# [Task to complete]
Please repeat the stretch of the hoof boot passage from "Removing the boots" through "nipper or pliers." word for word.

*** Opening Excerpted passage ***

Removing the boots can be fairly strait forward, or more time-consuming. They are intended as a single-use product, as it is difficult, or at least time-consuming, to remove all of the old glue from the boots, and a re-glue rarely bonds as well as a brand-new boot.
The quick-n-dirty way is to take a straight edge blade (like a box cutter) and cut along the spot where the boot wall meets the boot sole. The bottom can then be popped off, and the side walls peeled away from the hoof wall with hoof nipper or pliers.
If you really want to save the boots (either for re-use or, like I did, R&D purposes), then it’s the old “screwdriver and mallet” process: Insert flathead screwdriver at a point between hoof wall and boot wall (I find it easiest to start at the quarters), tap with mallet until it cracks the glue, work your way around the hoof.
An alternate to this, thanks to a suggestion from Lucy, is to use a tool used for changing out motorcycle tires — a “tire spoon.” It has a rounded head on it that has a slight curve — position it properly and it actually curves away from the hoof wall, preventing gouging into the wall.
Personal Thoughts/Wrap-Up/Misc Notes
They stayed put for 76 very rocky miles, and as tough as they were to get off, I doubt the last 24 (easier) miles would have done anything to budge them.
For a trail that eats hoofwear (I saw all manner of boots, multiple brands, laying along the trail), I am extremely pleased with how my gluing process did. I don’t particularly like gluing — it’s kind of a pain, especially when you have strap boots that are easy to apply and stay on — but glue-ons do have their place, and it’s a good tool to keep in my arsenal of tricks.
Beeba had one hoof that was a little funky in how it sized — the 0 was way too tight, but the 1 was a little looser than I would have liked. But the same principle applies to fitting Glue-Ons as the strap boots — loose is better than tight; a bit of excess space can always be filled with Adhere, but too tight of a boot will end up popping off the hoof. It was the right front, and in the photos above, you can see how much extra glue I ended up using, and I was never pleased with how it looked…but it stayed on.
I experienced a slight
panic attack crimp in my plans when a major storm came through where we were camping the Wednesday before the ride, flooding the horses stalls and making soggy hooves unavoidable. Crap. This was problematic on multiple levels:
- Wet hooves are soft hooves. Soft hooves over over 100 miles of rock would be more sensitive and susceptible to bruising, even with the protection of boots.

*** Closing Excerpted passage ***
*** Opening Provided material ***

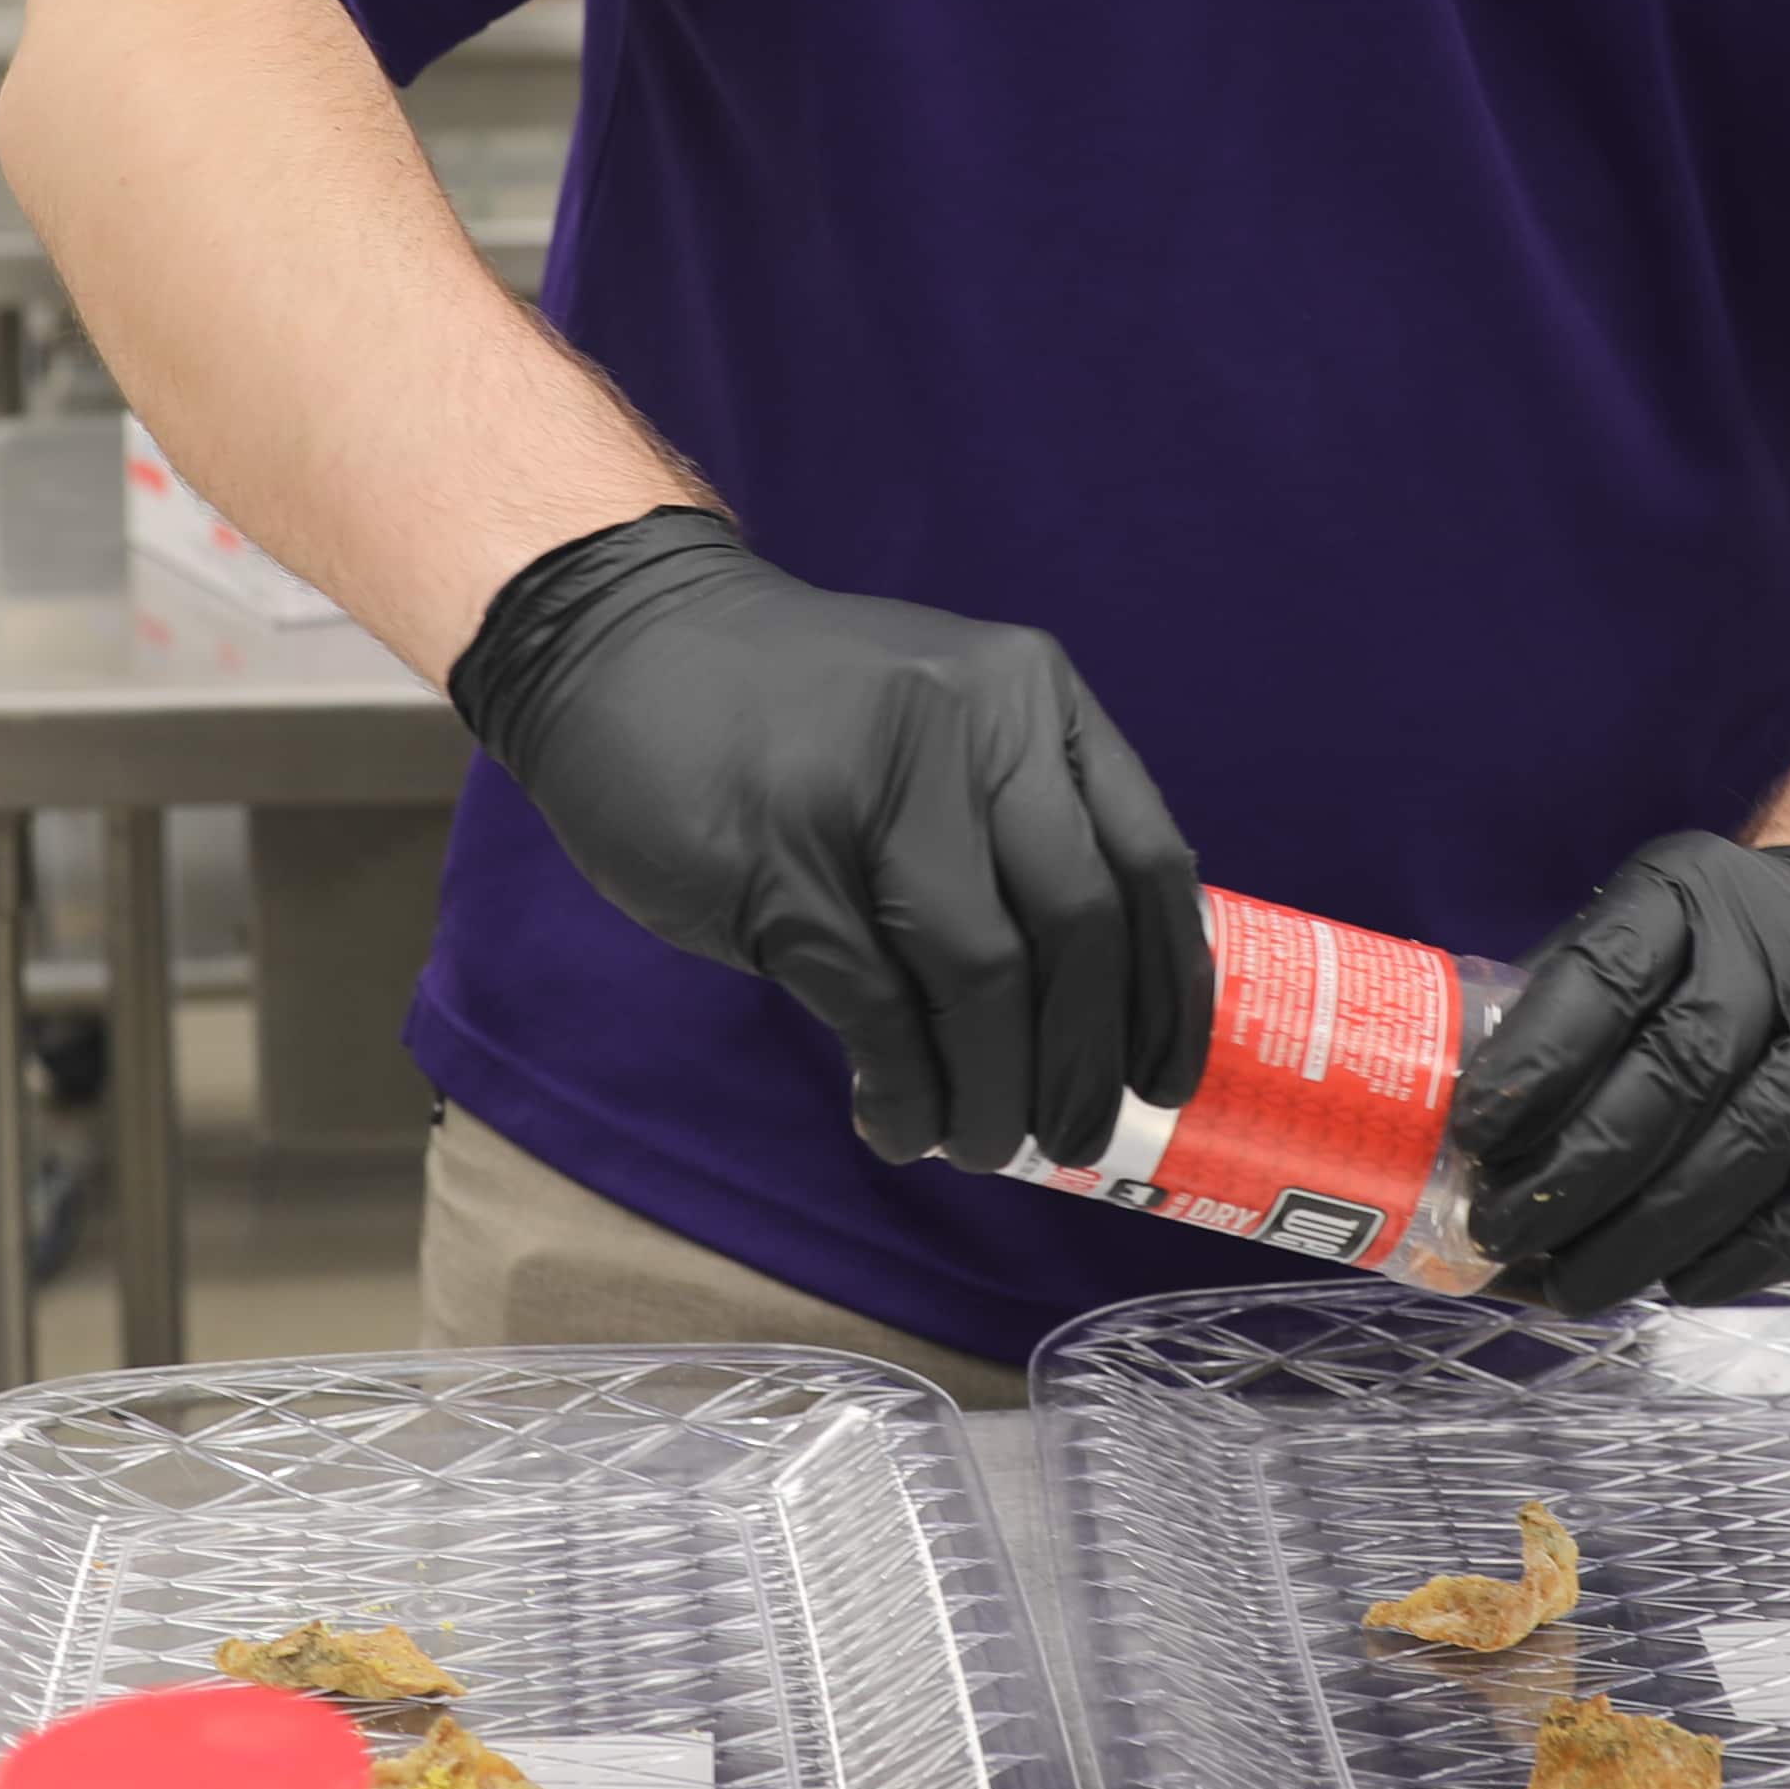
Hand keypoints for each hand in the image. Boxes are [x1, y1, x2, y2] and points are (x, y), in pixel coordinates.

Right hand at [448, 509, 1213, 1172]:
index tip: (1165, 1081)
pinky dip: (905, 1090)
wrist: (621, 645)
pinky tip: (900, 1122)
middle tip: (1073, 1138)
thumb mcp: (943, 725)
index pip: (1147, 863)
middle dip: (1081, 1064)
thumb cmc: (797, 711)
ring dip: (992, 1095)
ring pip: (982, 981)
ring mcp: (875, 792)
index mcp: (1033, 698)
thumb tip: (1089, 1014)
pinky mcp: (783, 864)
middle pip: (1073, 933)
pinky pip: (877, 1008)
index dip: (1169, 993)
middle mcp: (974, 728)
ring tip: (977, 1144)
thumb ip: (1019, 827)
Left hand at [1448, 835, 1789, 1311]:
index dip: (1539, 1062)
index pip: (1610, 976)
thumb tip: (1438, 1141)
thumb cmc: (1701, 962)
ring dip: (1650, 1231)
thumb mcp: (1626, 940)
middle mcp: (1780, 958)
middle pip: (1682, 1071)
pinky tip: (1676, 1284)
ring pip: (1752, 1145)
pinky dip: (1741, 1257)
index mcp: (1688, 896)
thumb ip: (1545, 1020)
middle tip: (1504, 1234)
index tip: (1474, 1137)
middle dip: (1581, 1170)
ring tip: (1572, 1283)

*** Closing Provided material ***

# [Finished task]
Removing the boots can be fairly strait forward, or more time-consuming. They are intended as a single-use product, as it is difficult, or at least time-consuming, to remove all of the old glue from the boots, and a re-glue rarely bonds as well as a brand-new boot.
The quick-n-dirty way is to take a straight edge blade (like a box cutter) and cut along the spot where the boot wall meets the boot sole. The bottom can then be popped off, and the side walls peeled away from the hoof wall with hoof nipper or pliers.